Version Controlled Databases
This category has changed a lot since 2020. Noms is read-only and not maintained. A couple new entrants are making their mark in the OLAP and Graph/Document database categories. Dolt has become the dominant player in the versioned OLTP database space.
A little known fact is that turquoise in your logo indicates version control to potential customers. Dolt was first. We claim turquoise!
LakeFS
- Tagline
- "Scalable Data Version Control"
- Initial Release
- August 2020
- GitHub
- https://github.com/treeverse/lakeFS
LakeFS defines a new category: data lake versioning. Data lakes are a relatively new term referring to unstructured or semi-structured data stored in large cloud storage systems like S3 and GCS. Data Lakes exist in contrast to Data Warehouses which are structured and SQL based.
LakeFS sits in front of your cloud storage and adds data versioning to the data in your lake. You get commits, branches, and rollback. Merge is supported but conflicts are detected at the file level. Finer-grained merge is unavailable.

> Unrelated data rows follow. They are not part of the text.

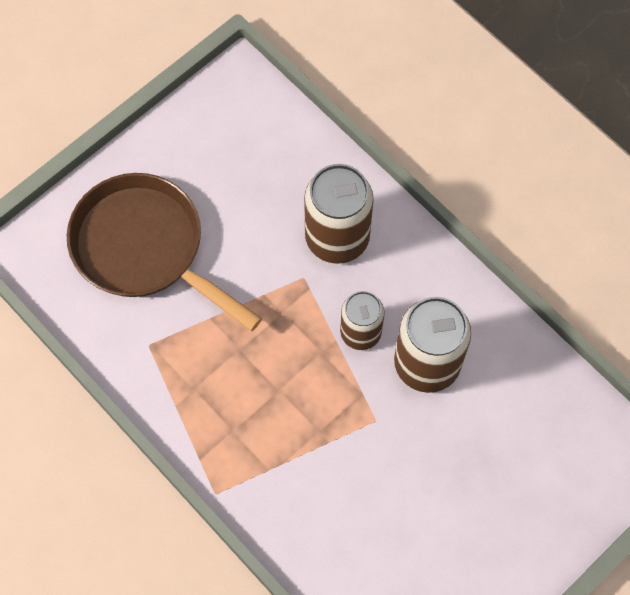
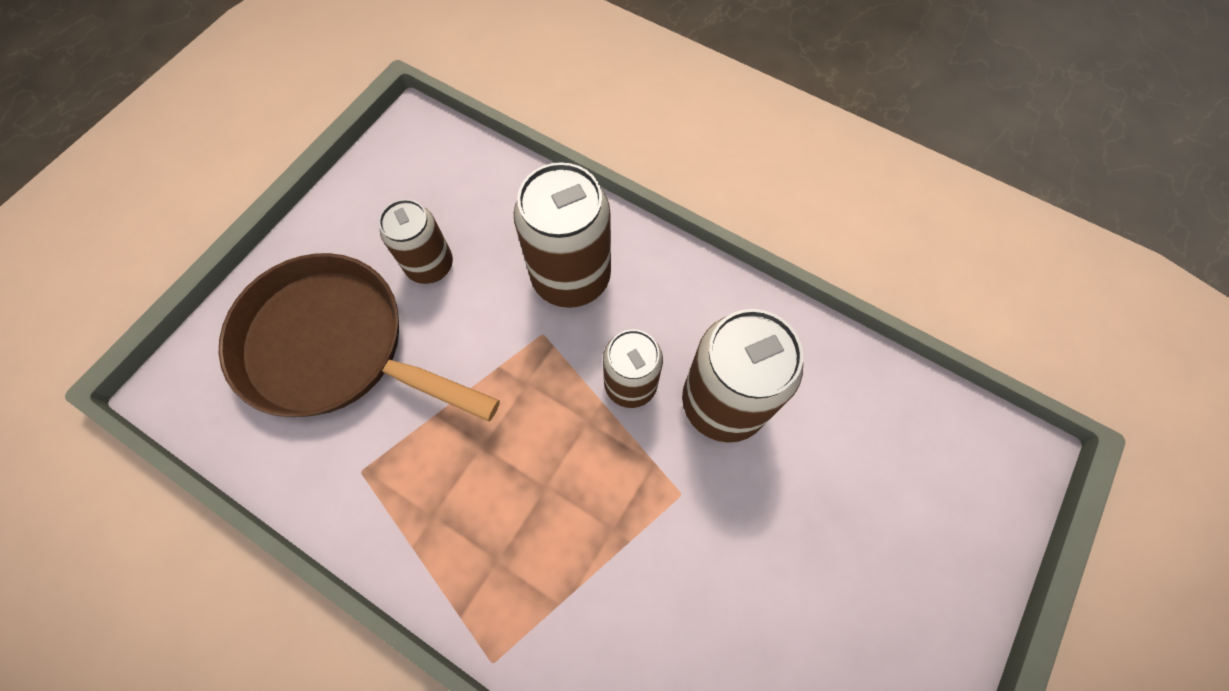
camera: 15 degrees left, 0 degrees up
none -> brown can [379,199,453,284]

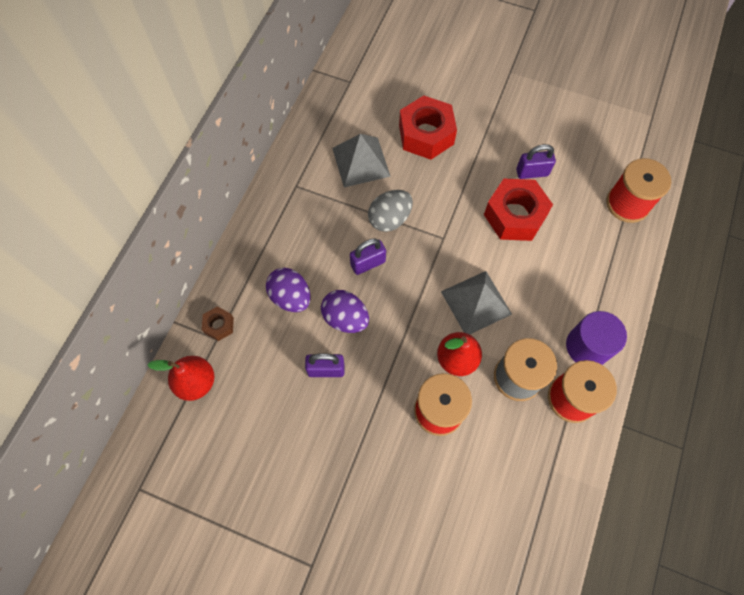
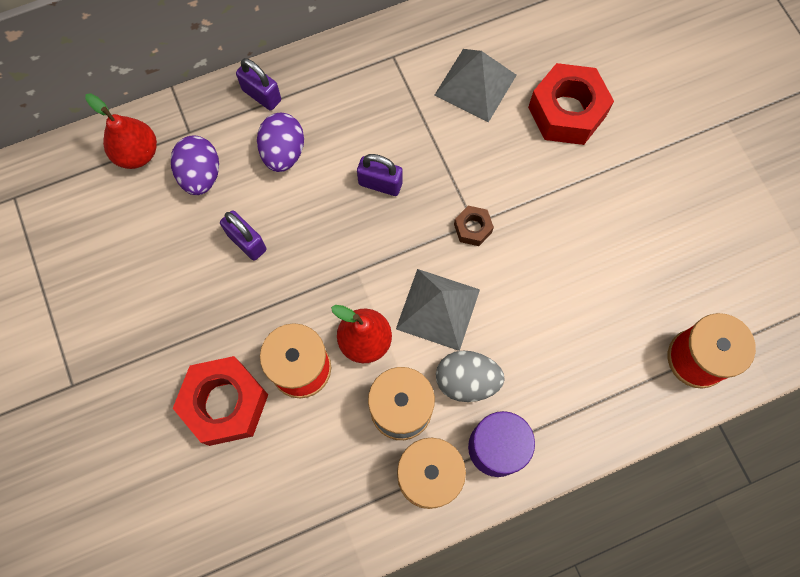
camera: 45 degrees right, 5 degrees up
brown nut [202,306,234,341] -> brown nut moved to [454,206,494,246]
purple egg [321,290,369,333] -> purple egg moved to [171,136,219,195]
grey egg [368,190,413,232] -> grey egg moved to [436,351,505,402]
red nut [484,179,553,241] -> red nut moved to [173,356,268,446]
purple padlock [516,144,556,179] -> purple padlock moved to [236,58,281,111]

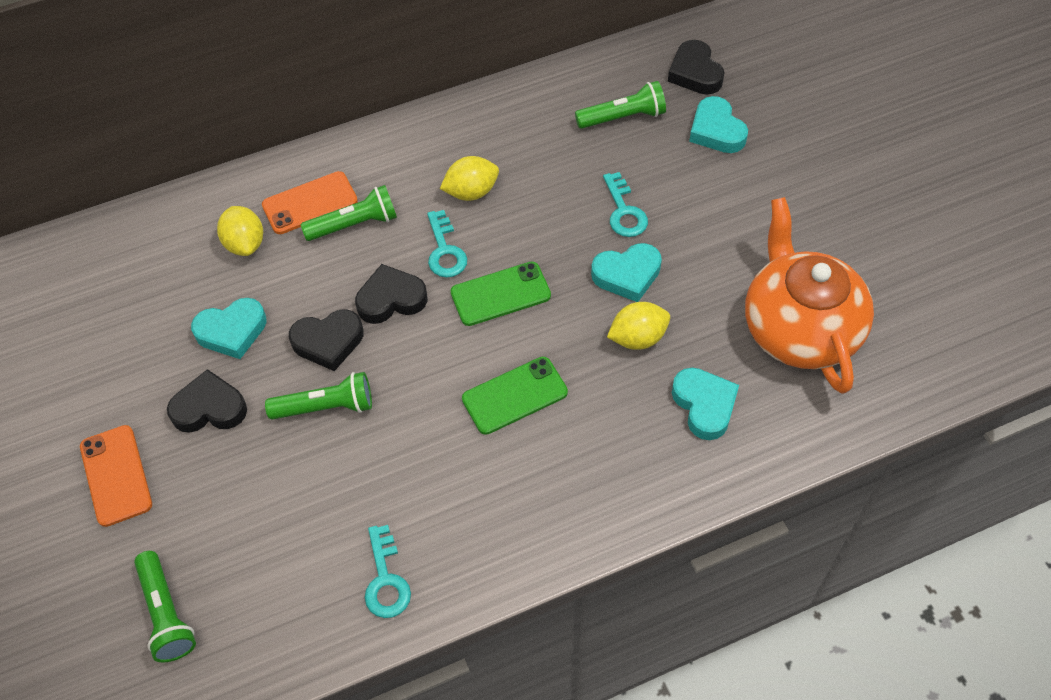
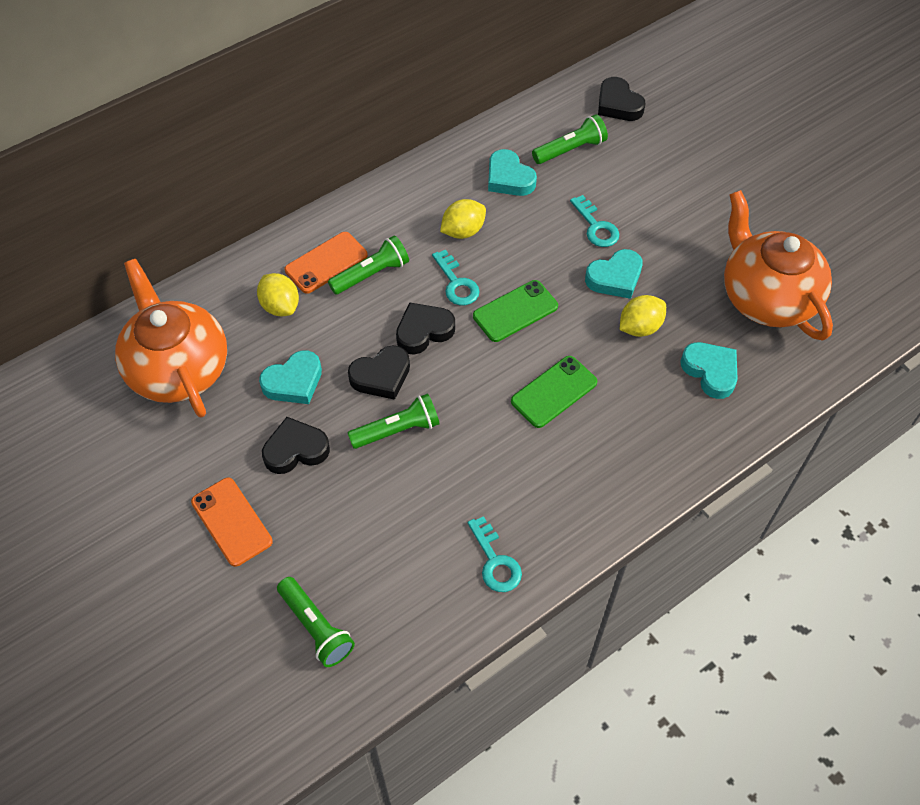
camera: 15 degrees left, 0 degrees up
turquoise heart [689,96,748,153] -> turquoise heart moved to [488,149,537,196]
none -> orange teapot [115,259,227,418]

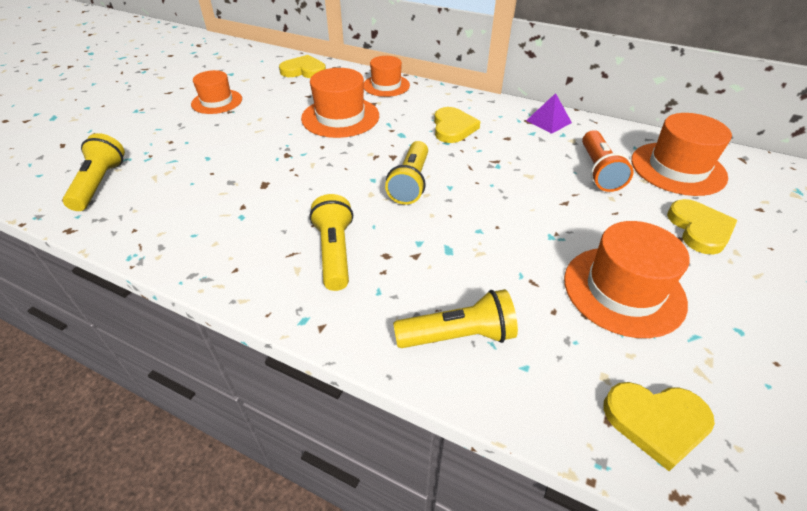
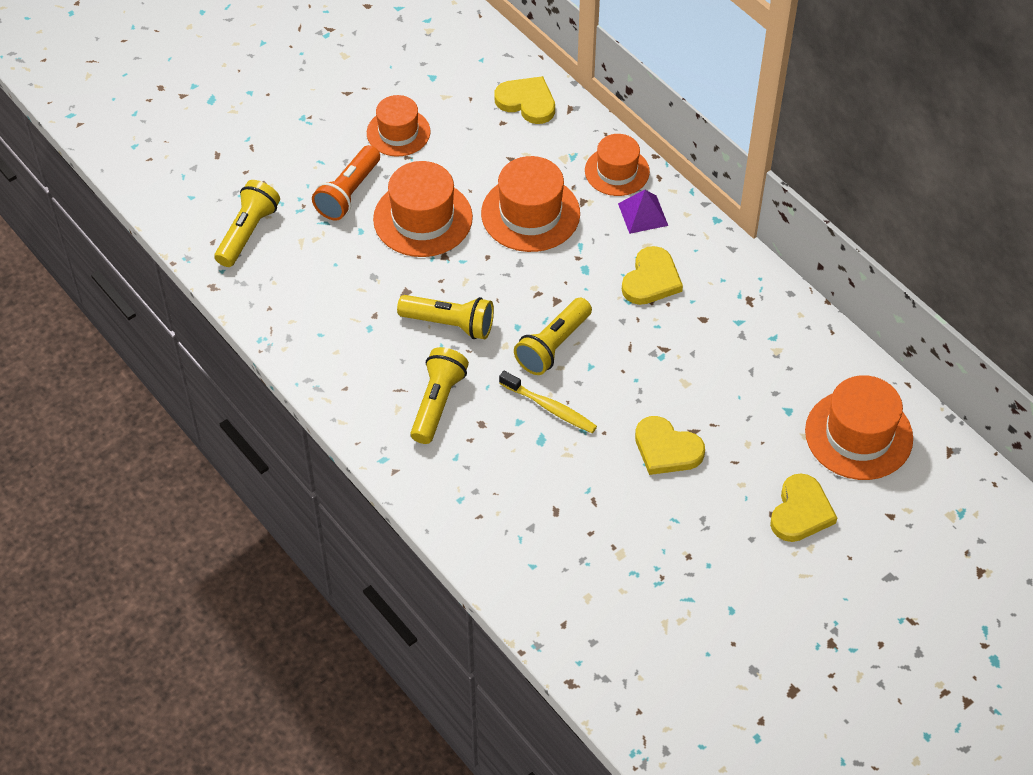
camera: 25 degrees right, 10 degrees up
yellow flashlight [393,289,518,348] -> yellow flashlight moved to [397,295,494,339]
purple pyramid [526,93,572,134] -> purple pyramid moved to [618,190,668,234]
orange hat [564,221,690,338] -> orange hat moved to [373,161,473,257]
orange flashlight [582,130,633,192] -> orange flashlight moved to [312,145,380,221]
yellow heart [603,382,715,471] -> yellow heart moved to [635,416,705,475]
none -> yellow toothbrush [499,371,597,433]

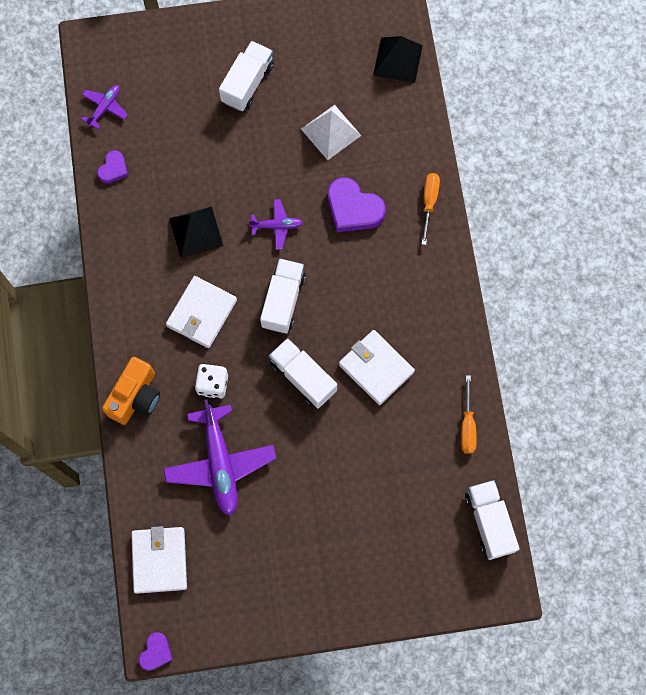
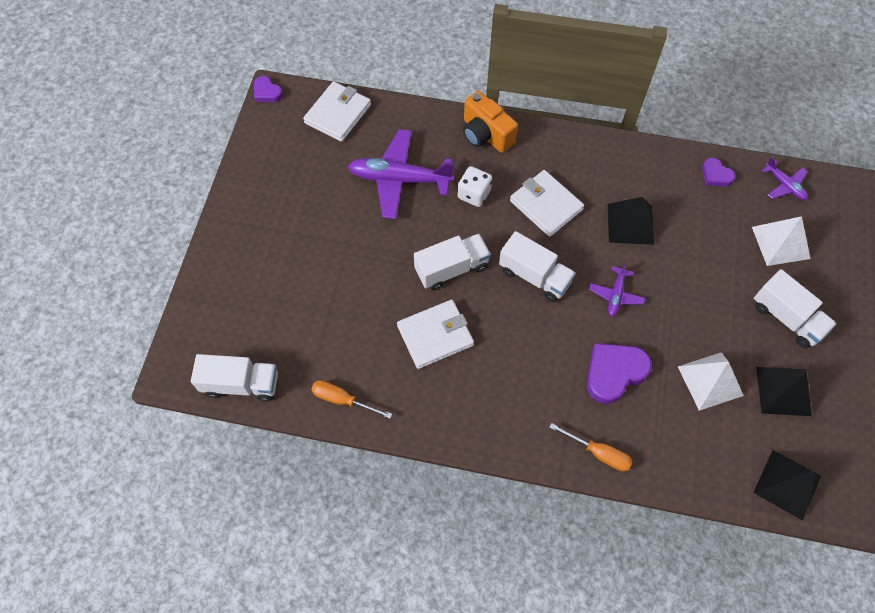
camera: 110 degrees right, 10 degrees down
white wallet [131,526,187,594] -> white wallet turned 75 degrees counterclockwise [303,82,371,142]
none -> white pyramid [752,216,810,266]
none -> black pyramid [756,367,812,416]

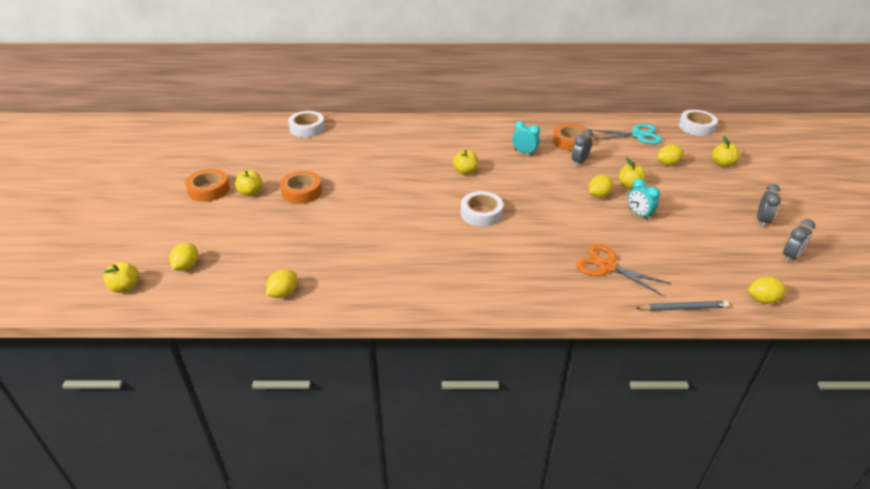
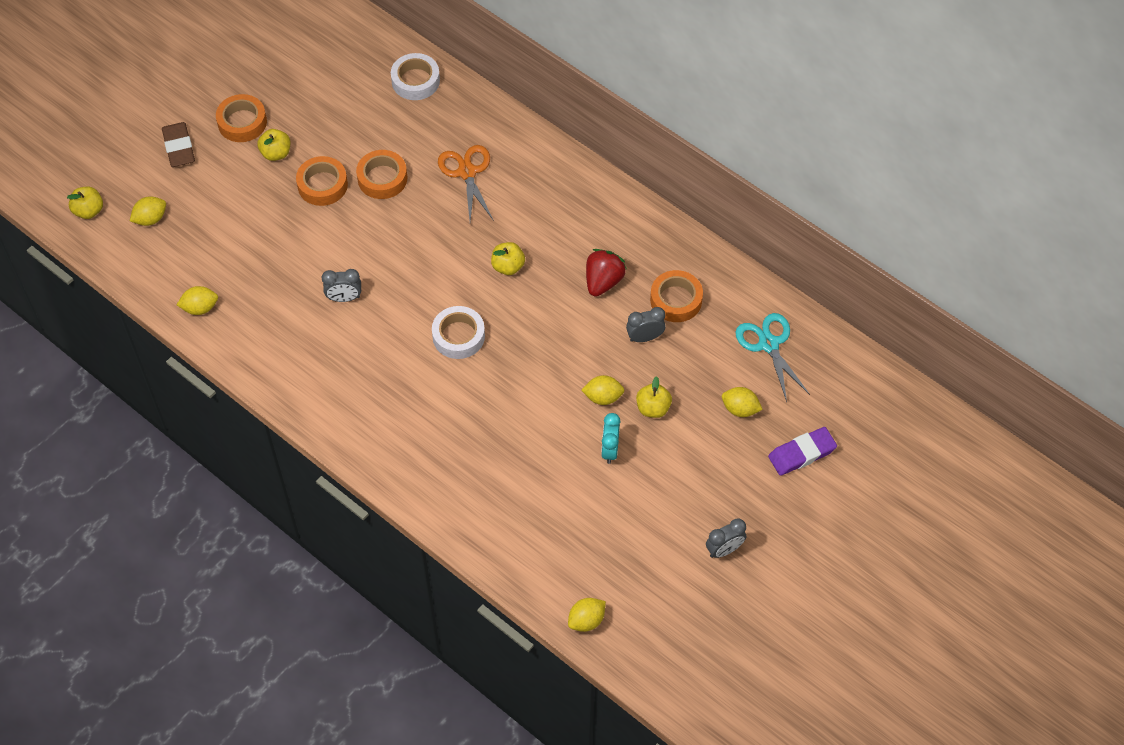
camera: 40 degrees right, 20 degrees up
turquoise clock [512,121,540,156] -> red strawberry [586,249,626,297]
orange scissors [576,244,671,296] -> orange scissors moved to [438,145,494,221]
turquoise scissors [592,124,662,144] -> turquoise scissors turned 150 degrees counterclockwise [735,313,810,402]
grey pencil [636,301,729,311] -> none
white tape [679,110,718,136] -> none
yellow apple [712,136,739,167] -> purple eraser [768,427,837,476]
yellow lemon [748,276,788,304] -> yellow lemon turned 75 degrees counterclockwise [568,598,606,632]
grey clock [783,219,815,262] -> grey clock moved to [322,269,361,302]
none -> brown eraser [162,122,195,167]
none -> orange tape [356,150,407,199]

A file in this case can be quite large, more like a dataset or table than a single row of data. Data is shared at the file level between commits, but a new version of the data means a new version of the file so storage can grow quite big with multiple versions.
LakeFS is relatively new, launched in 2020, and the sponsoring company Treeverse is well funded. Expect more development from the company. We like what we see from a versioning perspective.
Terminus DB
- Tagline
- "Making Data Collaboration Easy"
- Initial Release
- October 2019
- GitHub
- https://github.com/terminusdb/terminusdb
TerminusDB has full schema and data versioning capability but offers a graph database interface using a custom query language called Web Object Query Language (WOQL). WOQL is schema optional. TerminusDB also has the option to query JSON directly, similar to MongoDB, giving users a more document database style interface.
The versioning syntax is exposed via TerminusDB Console or a command line interface. The versioning metaphors are similar to Git. You branch, push, and pull. See their how to documentation for more information.
TerminusDB is established. The company is very responsive, has an active Discord, and is well funded. If you think your database version control makes more sense in graph or document form, check them out.
Dolt
- Tagline
- "Git for Data"
- Initial Release
- August 2019
- GitHub
- https://github.com/dolthub/dolt
Dolt takes the Git for Data mantra rather literally. Dolt adapted Git's model and interface to the SQL database, no small feat, requiring a new SQL database built from the storage engine up.
Dolt supports MySQL's full SQL dialect. Dolt combines this functionality with the full Git command line you know and love. The target of version control is database tables instead of files. In SQL, Git functionality is exposed as system tables, functions, and procedures.
Dolt has a commit graph, content addresses, merge, conflicts, rebase, remotes, a staging area, cell-wise queryable diffs, and all the other esoteric Git functionality you know and love exposed via SQL. If you never use any of these features, Dolt just works and performs like a MySQL database.
MySQL not your thing? Doltgres, a Postgres-compatible Dolt, is in Alpha.
We're biased but...Look no further, Dolt truly is Git for Data.